# CONSIGNE:
Citez fidèlement le passage de l'extrait sur l'habitude des Parisiens, en commençant à « Ensuite l’opéra, la » et en terminant à « qui les éclaire. ».

# EXTRAIT:
^^^^

CHAPITRE XLV.

Détermination de l’habitude.


Si l’on me demande comment on peut rester dans ce sale repaire de tous les vices & de tous les maux entassés les uns sur les autres, au milieu d’un air empoisonné de mille vapeurs putrides, parmi les boucheries, les cimetieres, les hôpitaux, les égouts, les ruisseaux d’urine, les monceaux d’excrémens, les boutiques de teinturiers, de tanneurs, de corroyeurs ; au milieu de la fumée continuelle de cette quantité incroyable de bois, & de la vapeur de tout ce charbon ; au milieu des parties arsénicales, sulfureuses, bitumineuses, qui s’exhalent sans cesse des atteliers où l’on tourmente le cuivre & les métaux : si l’on me demande comment on vit dans ce gouffre, dont l’air lourd & fétide est si épais qu’on en apperçoit & qu’on en sent l’athmosphere à plus de trois lieues à la ronde ; air qui ne peut pas circuler, & qui ne fait que tournoyer dans ce dédale de maisons : comment enfin l’homme croupit volontairement dans ces prisons, tandis que s’il lâchoit les animaux qu’il a façonnés à son joug, il les versoir, guidés par le seul instinct, fuir avec précipitation & chercher dans les champs l’air, la verdure, un sol libre, embaumé par le parfum des fleurs : je répondrai que l’habitude familiarise les Parisiens avec les brouillards humides, les vapeurs mal-faisantes & la boue infecte.

Ensuite l’opéra, la comédie, les bals, les catins & les spectacles les consolent de la perte de la santé. Qu’importe que les liqueurs qui circulent dans nos veines, s’épaississent, se coagulent, forment des engorgemens, pourvu que l’on voie danser Vestr-Allard ? On n’a plus besoin de force ni de courage, quand on ne parcourt plus d’autre espace que celui qui sépare les trois spectacles.

Les Parisiens ne sont pas trop jaloux de communiquer avec le firmament & ses beautés. C’est aux paysans à qui il appartient de contempler le ciel : pour eux, ils regardent le soleil sans admiration, sans reconnoissance, & à peu près comme le laquais qui les éclaire.

Vivre aux bougies est même une distinction de l’opulence : on ne jouit qu’aux bougies ; on ne se rassemble qu’aux bougies ; tous les gens riches sont brouillés avec le soleil. Le jour n’est pas fait pour éclairer leurs plaisirs ; sa clarté est ignoble. C’est un peuple de morts, qui n’existe que dans des sallons hermétiquement fermés, & au milieu des flambeaux.

^^^^

# DONNÉES FOURNIES:

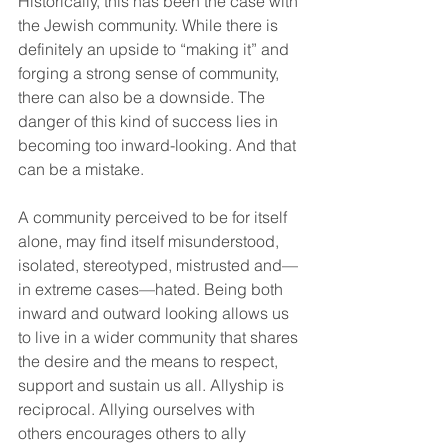
Historically, this has been the case with 
the Jewish community. While there is 
definitely an upside to “making it” and 
forging a strong sense of community, 
there can also be a downside. The 
danger of this kind of success lies in 
becoming too inward-looking. And that 
can be a mistake. 
A community perceived to be for itself 
alone, may find itself misunderstood, 
isolated, stereotyped, mistrusted and— 
in extreme cases—hated. Being both 
inward and outward looking allows us 
to live in a wider community that shares 
the desire and the means to respect, 
support and sustain us all. Allyship is 
reciprocal. Allying ourselves with 
others encourages others to ally 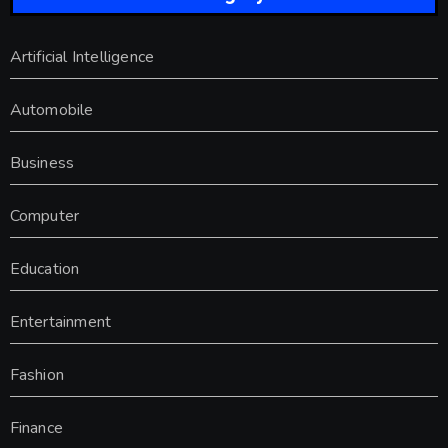
Artificial Intelligence
Automobile
Business
Computer
Education
Entertainment
Fashion
Finance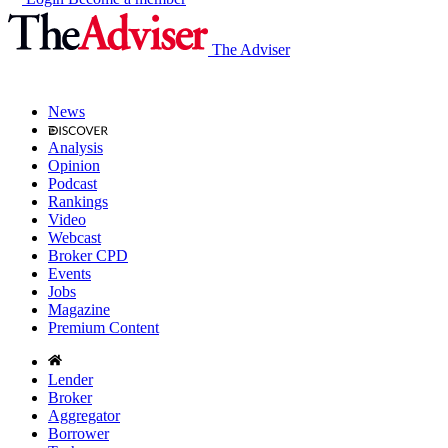
The Adviser
News
Analysis
Opinion
Podcast
Rankings
Video
Webcast
Broker CPD
Events
Jobs
Magazine
Premium Content
Lender
Broker
Aggregator
Borrower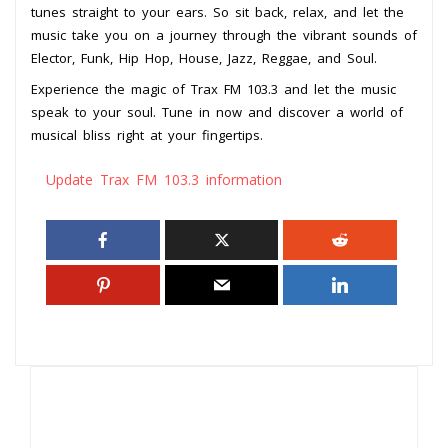
tunes straight to your ears. So sit back, relax, and let the
music take you on a journey through the vibrant sounds of
Elector, Funk, Hip Hop, House, Jazz, Reggae, and Soul.
Experience the magic of Trax FM 103.3 and let the music
speak to your soul. Tune in now and discover a world of
musical bliss right at your fingertips.
Update Trax FM 103.3 information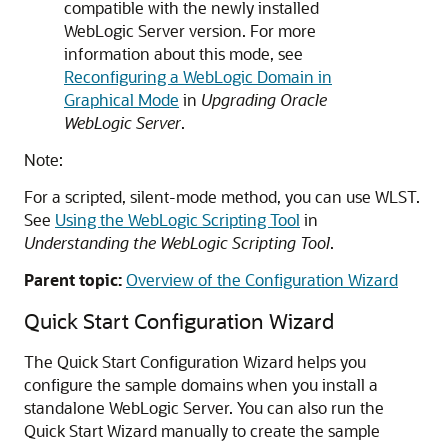
compatible with the newly installed
WebLogic Server version. For more
information about this mode, see
Reconfiguring a WebLogic Domain in
Graphical Mode
in
Upgrading Oracle
WebLogic Server
.
Note:
For a scripted, silent-mode method, you can use WLST.
See
Using the WebLogic Scripting Tool
in
Understanding the WebLogic Scripting Tool
.
Parent topic:
Overview of the Configuration Wizard
Quick Start Configuration Wizard
The Quick Start Configuration Wizard helps you
configure the sample domains when you install a
standalone WebLogic Server. You can also run the
Quick Start Wizard manually to create the sample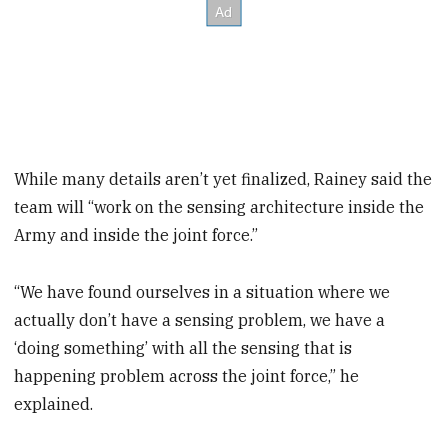
While many details aren’t yet finalized, Rainey said the
team will “work on the sensing architecture inside the
Army and inside the joint force.”
“We have found ourselves in a situation where we
actually don’t have a sensing problem, we have a
‘doing something’ with all the sensing that is
happening problem across the joint force,” he
explained.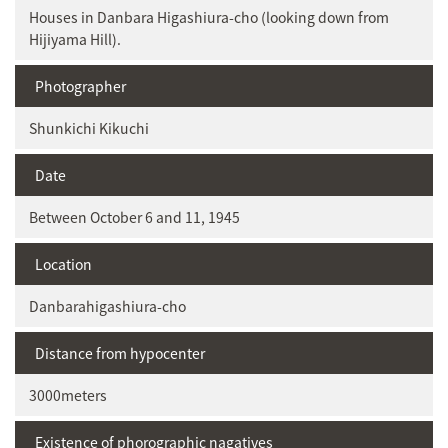
Houses in Danbara Higashiura-cho (looking down from
Hijiyama Hill).
Photographer
Shunkichi Kikuchi
Date
Between October 6 and 11, 1945
Location
Danbarahigashiura-cho
Distance from hypocenter
3000meters
Existence of phorographic nagatives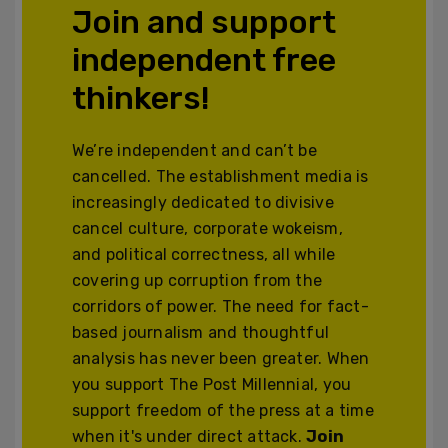
Join and support
independent free
thinkers!
We’re independent and can’t be
cancelled. The establishment media is
increasingly dedicated to divisive
cancel culture, corporate wokeism,
and political correctness, all while
covering up corruption from the
corridors of power. The need for fact-
based journalism and thoughtful
analysis has never been greater. When
you support The Post Millennial, you
support freedom of the press at a time
when it's under direct attack.
Join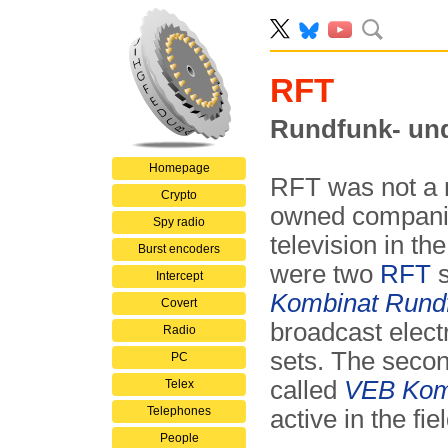
RFT
Rundfunk- un
Homepage
RFT was not a m
Crypto
owned compani
Spy radio
television in th
Burst encoders
were two
RFT
s
Intercept
Kombinat Rundf
Covert
broadcast elect
Radio
sets. The secon
PC
called
VEB Komb
Telex
Telephones
active in the f
People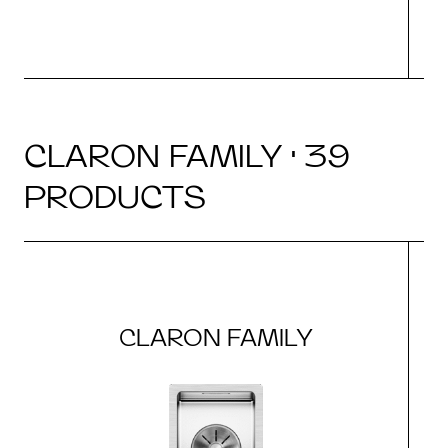
CLARON FAMILY · 39
PRODUCTS
CLARON FAMILY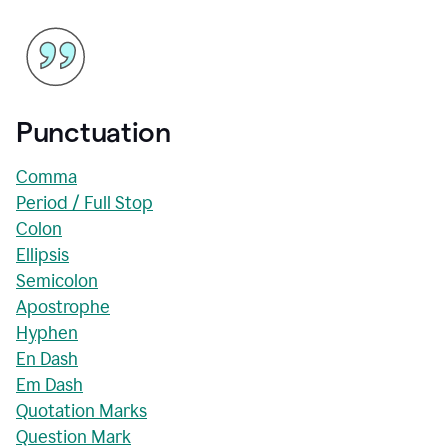
Punctuation
Comma
Period / Full Stop
Colon
Ellipsis
Semicolon
Apostrophe
Hyphen
En Dash
Em Dash
Quotation Marks
Question Mark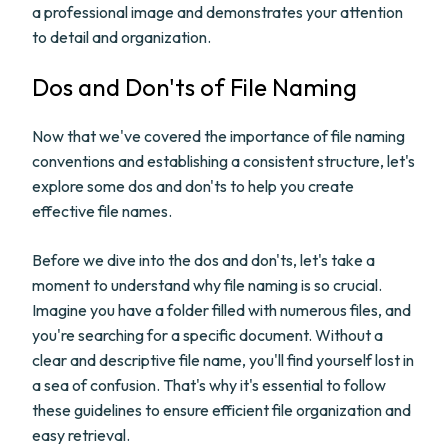
a professional image and demonstrates your attention
to detail and organization.
Dos and Don'ts of File Naming
Now that we've covered the importance of file naming
conventions and establishing a consistent structure, let's
explore some dos and don'ts to help you create
effective file names.
Before we dive into the dos and don'ts, let's take a
moment to understand why file naming is so crucial.
Imagine you have a folder filled with numerous files, and
you're searching for a specific document. Without a
clear and descriptive file name, you'll find yourself lost in
a sea of confusion. That's why it's essential to follow
these guidelines to ensure efficient file organization and
easy retrieval.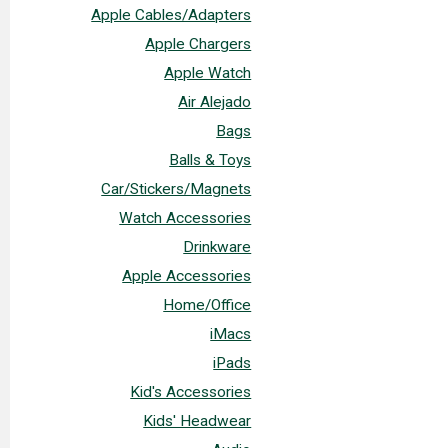
Apple Cables/Adapters
Apple Chargers
Apple Watch
Air Alejado
Bags
Balls & Toys
Car/Stickers/Magnets
Watch Accessories
Drinkware
Apple Accessories
Home/Office
iMacs
iPads
Kid's Accessories
Kids' Headwear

^^^^

# TRAVAIL RÉALISÉ:
Ensuite l’opéra, la comédie, les bals, les catins & les spectacles les consolent de la perte de la santé. Qu’importe que les liqueurs qui circulent dans nos veines, s’épaississent, se coagulent, forment des engorgemens, pourvu que l’on voie danser Vestr-Allard ? On n’a plus besoin de force ni de courage, quand on ne parcourt plus d’autre espace que celui qui sépare les trois spectacles.

Les Parisiens ne sont pas trop jaloux de communiquer avec le firmament & ses beautés. C’est aux paysans à qui il appartient de contempler le ciel : pour eux, ils regardent le soleil sans admiration, sans reconnoissance, & à peu près comme le laquais qui les éclaire.